■ Your instructions
Comb the records below for the string "Early" and copy each line where it turns up.

■ Extracted material
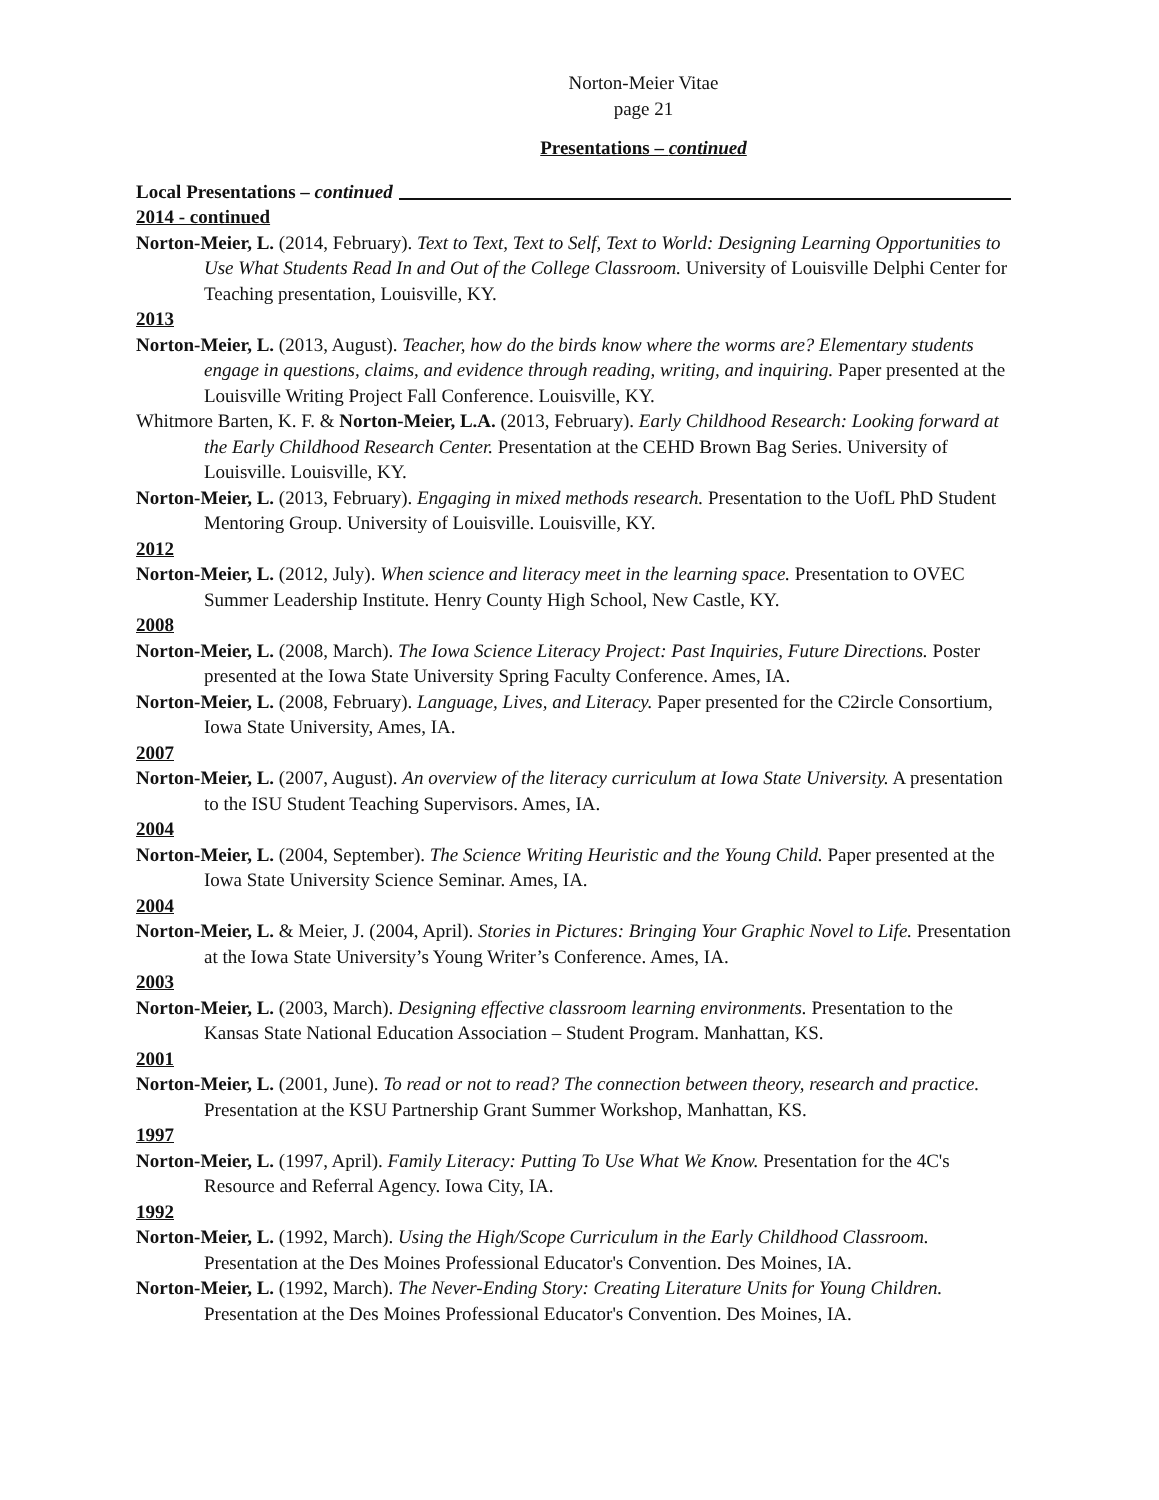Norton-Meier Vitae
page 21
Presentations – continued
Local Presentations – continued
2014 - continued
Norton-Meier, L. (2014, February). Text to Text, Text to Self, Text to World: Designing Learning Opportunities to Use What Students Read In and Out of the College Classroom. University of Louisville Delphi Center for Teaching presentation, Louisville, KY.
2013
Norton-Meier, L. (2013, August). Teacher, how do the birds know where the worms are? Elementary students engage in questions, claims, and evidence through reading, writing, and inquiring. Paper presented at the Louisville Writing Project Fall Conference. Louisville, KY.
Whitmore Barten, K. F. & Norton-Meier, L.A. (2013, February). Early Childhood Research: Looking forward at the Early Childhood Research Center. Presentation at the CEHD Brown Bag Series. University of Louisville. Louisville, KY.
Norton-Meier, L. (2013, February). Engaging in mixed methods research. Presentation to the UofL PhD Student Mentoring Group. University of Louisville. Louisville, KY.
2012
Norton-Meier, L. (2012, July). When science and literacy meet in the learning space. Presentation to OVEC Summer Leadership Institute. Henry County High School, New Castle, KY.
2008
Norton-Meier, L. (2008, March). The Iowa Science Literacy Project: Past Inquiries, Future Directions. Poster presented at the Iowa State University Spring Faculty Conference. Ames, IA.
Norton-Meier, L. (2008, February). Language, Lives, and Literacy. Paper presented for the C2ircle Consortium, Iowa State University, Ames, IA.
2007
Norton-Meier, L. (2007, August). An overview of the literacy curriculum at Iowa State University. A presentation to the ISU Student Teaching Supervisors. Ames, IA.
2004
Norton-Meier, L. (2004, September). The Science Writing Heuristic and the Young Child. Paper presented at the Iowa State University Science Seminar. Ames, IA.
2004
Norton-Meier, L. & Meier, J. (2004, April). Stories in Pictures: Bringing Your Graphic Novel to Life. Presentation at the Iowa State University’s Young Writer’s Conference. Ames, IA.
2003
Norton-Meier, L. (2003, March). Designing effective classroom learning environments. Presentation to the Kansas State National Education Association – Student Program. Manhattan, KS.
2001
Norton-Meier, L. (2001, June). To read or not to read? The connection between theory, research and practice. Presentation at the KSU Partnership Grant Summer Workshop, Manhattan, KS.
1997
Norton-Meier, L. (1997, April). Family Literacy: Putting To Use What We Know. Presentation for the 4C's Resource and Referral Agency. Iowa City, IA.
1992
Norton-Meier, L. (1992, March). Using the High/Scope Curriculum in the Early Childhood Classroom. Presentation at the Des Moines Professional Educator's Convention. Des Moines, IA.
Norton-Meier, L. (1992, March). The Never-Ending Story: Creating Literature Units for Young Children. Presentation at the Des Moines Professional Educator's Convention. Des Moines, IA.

--

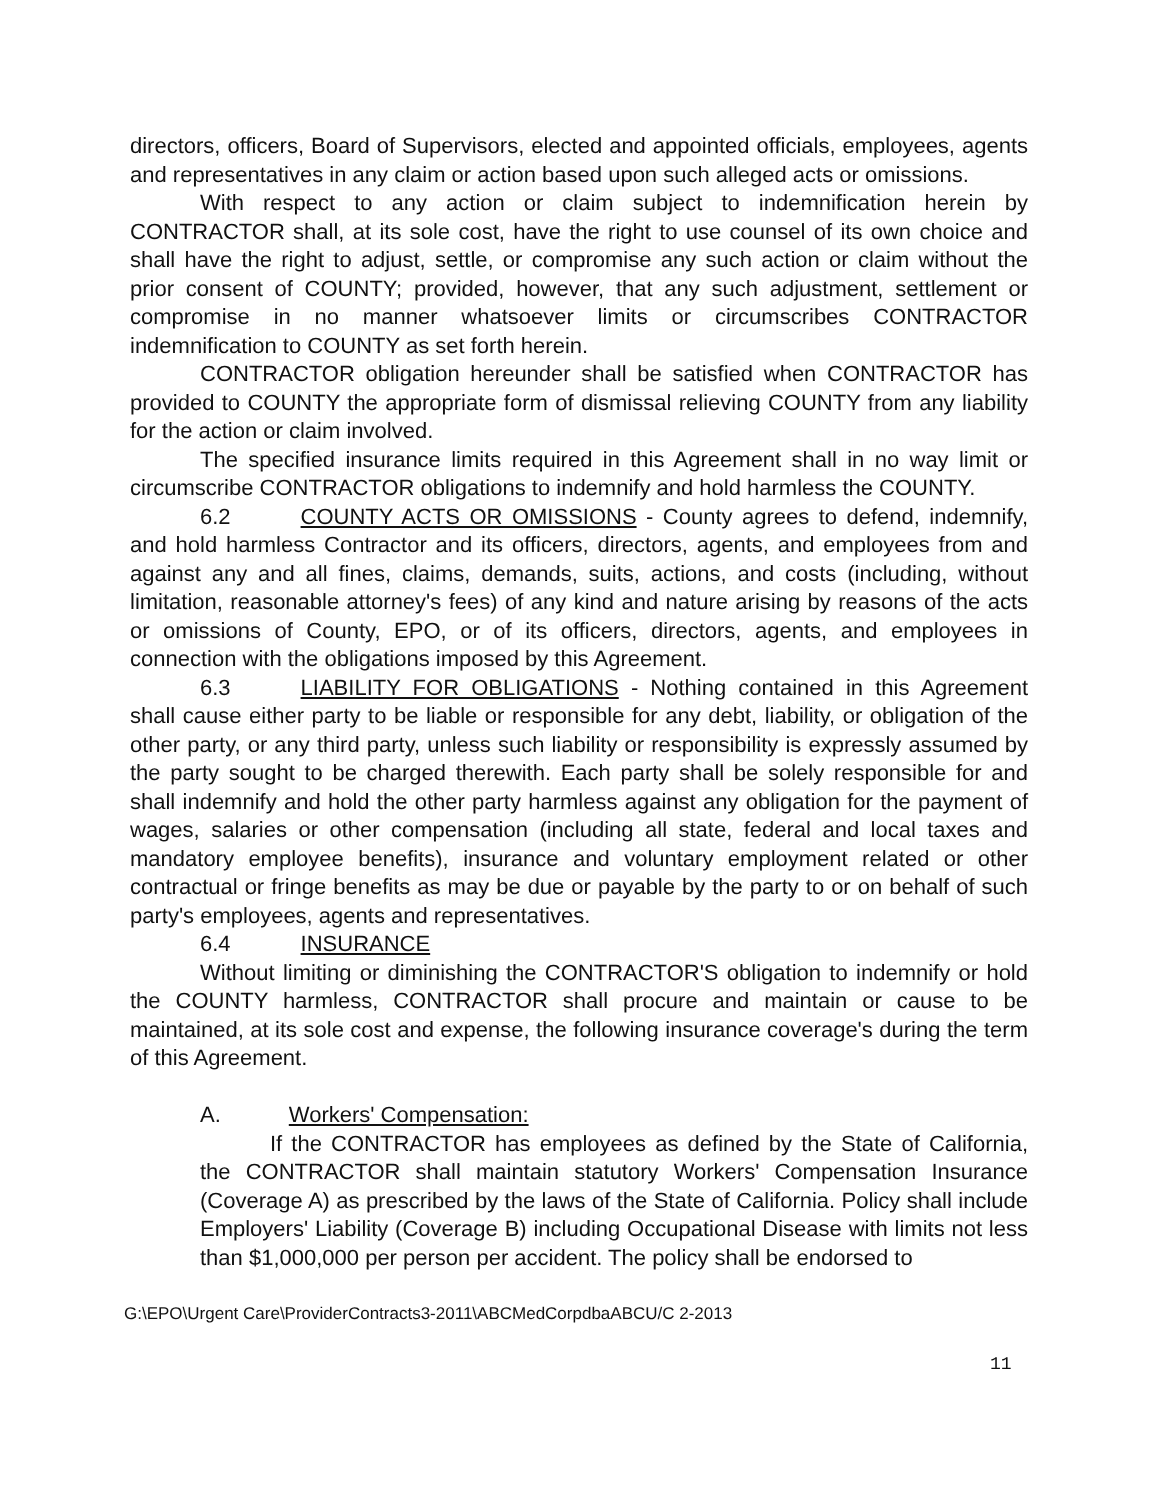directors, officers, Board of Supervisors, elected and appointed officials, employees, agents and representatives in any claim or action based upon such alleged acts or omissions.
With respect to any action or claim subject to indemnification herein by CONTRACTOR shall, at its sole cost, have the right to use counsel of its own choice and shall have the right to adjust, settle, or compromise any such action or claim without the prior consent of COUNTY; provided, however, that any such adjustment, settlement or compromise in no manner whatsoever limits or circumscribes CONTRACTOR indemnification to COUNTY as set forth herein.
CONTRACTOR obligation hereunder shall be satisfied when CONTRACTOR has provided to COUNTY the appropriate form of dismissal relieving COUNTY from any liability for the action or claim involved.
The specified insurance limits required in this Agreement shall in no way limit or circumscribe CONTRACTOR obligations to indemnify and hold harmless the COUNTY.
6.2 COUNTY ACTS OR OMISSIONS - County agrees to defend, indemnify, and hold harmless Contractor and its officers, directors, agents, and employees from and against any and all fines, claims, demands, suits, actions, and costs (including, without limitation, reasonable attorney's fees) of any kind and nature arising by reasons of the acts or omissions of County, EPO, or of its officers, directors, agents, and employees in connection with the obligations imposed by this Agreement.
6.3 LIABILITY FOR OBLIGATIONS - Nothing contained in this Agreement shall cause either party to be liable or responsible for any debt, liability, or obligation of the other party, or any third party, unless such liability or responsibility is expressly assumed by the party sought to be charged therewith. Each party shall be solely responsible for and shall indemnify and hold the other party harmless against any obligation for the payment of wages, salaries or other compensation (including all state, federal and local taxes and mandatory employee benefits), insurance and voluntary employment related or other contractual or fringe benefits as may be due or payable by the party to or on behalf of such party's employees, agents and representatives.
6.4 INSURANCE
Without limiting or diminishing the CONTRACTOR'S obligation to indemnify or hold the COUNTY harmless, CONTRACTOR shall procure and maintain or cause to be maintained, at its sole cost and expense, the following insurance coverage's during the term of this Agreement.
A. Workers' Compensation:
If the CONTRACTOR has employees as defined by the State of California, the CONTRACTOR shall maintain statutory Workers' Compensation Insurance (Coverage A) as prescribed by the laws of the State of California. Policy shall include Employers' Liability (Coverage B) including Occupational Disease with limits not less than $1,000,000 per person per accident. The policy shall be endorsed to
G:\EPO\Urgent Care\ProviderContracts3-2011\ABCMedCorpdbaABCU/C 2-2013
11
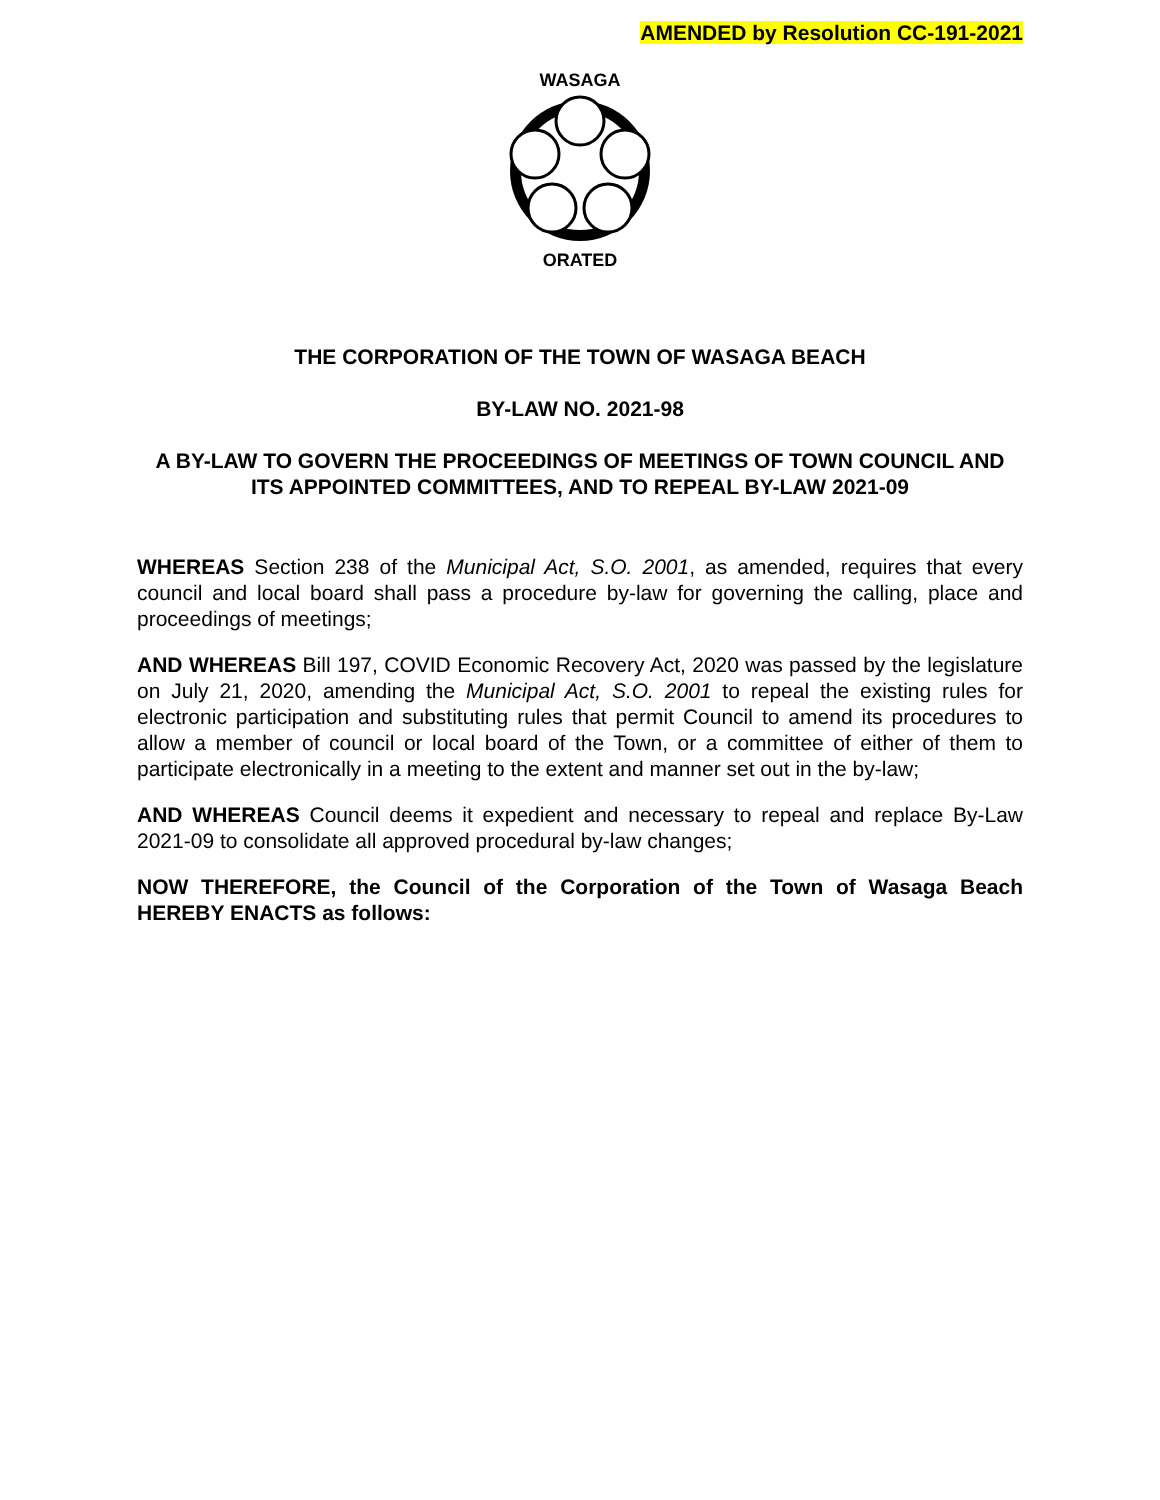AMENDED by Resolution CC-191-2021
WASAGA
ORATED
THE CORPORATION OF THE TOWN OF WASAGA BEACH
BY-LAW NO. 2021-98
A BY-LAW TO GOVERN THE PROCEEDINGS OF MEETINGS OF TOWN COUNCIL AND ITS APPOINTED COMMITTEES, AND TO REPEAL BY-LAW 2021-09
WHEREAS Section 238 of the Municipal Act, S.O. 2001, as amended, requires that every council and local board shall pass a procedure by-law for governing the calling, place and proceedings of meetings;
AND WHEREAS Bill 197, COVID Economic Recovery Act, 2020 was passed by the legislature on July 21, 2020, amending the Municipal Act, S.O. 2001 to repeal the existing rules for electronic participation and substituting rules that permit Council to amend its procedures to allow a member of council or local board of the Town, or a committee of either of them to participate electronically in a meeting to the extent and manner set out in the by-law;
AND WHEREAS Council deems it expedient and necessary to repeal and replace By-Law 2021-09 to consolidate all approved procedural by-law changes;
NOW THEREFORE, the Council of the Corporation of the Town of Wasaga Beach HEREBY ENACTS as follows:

■ Output for this task
Whitmore Barten, K. F. & Norton-Meier, L.A. (2013, February). Early Childhood Research: Looking forward at the Early Childhood Research Center. Presentation at the CEHD Brown Bag Series. University of Louisville. Louisville, KY.
Norton-Meier, L. (1992, March). Using the High/Scope Curriculum in the Early Childhood Classroom. Presentation at the Des Moines Professional Educator's Convention. Des Moines, IA.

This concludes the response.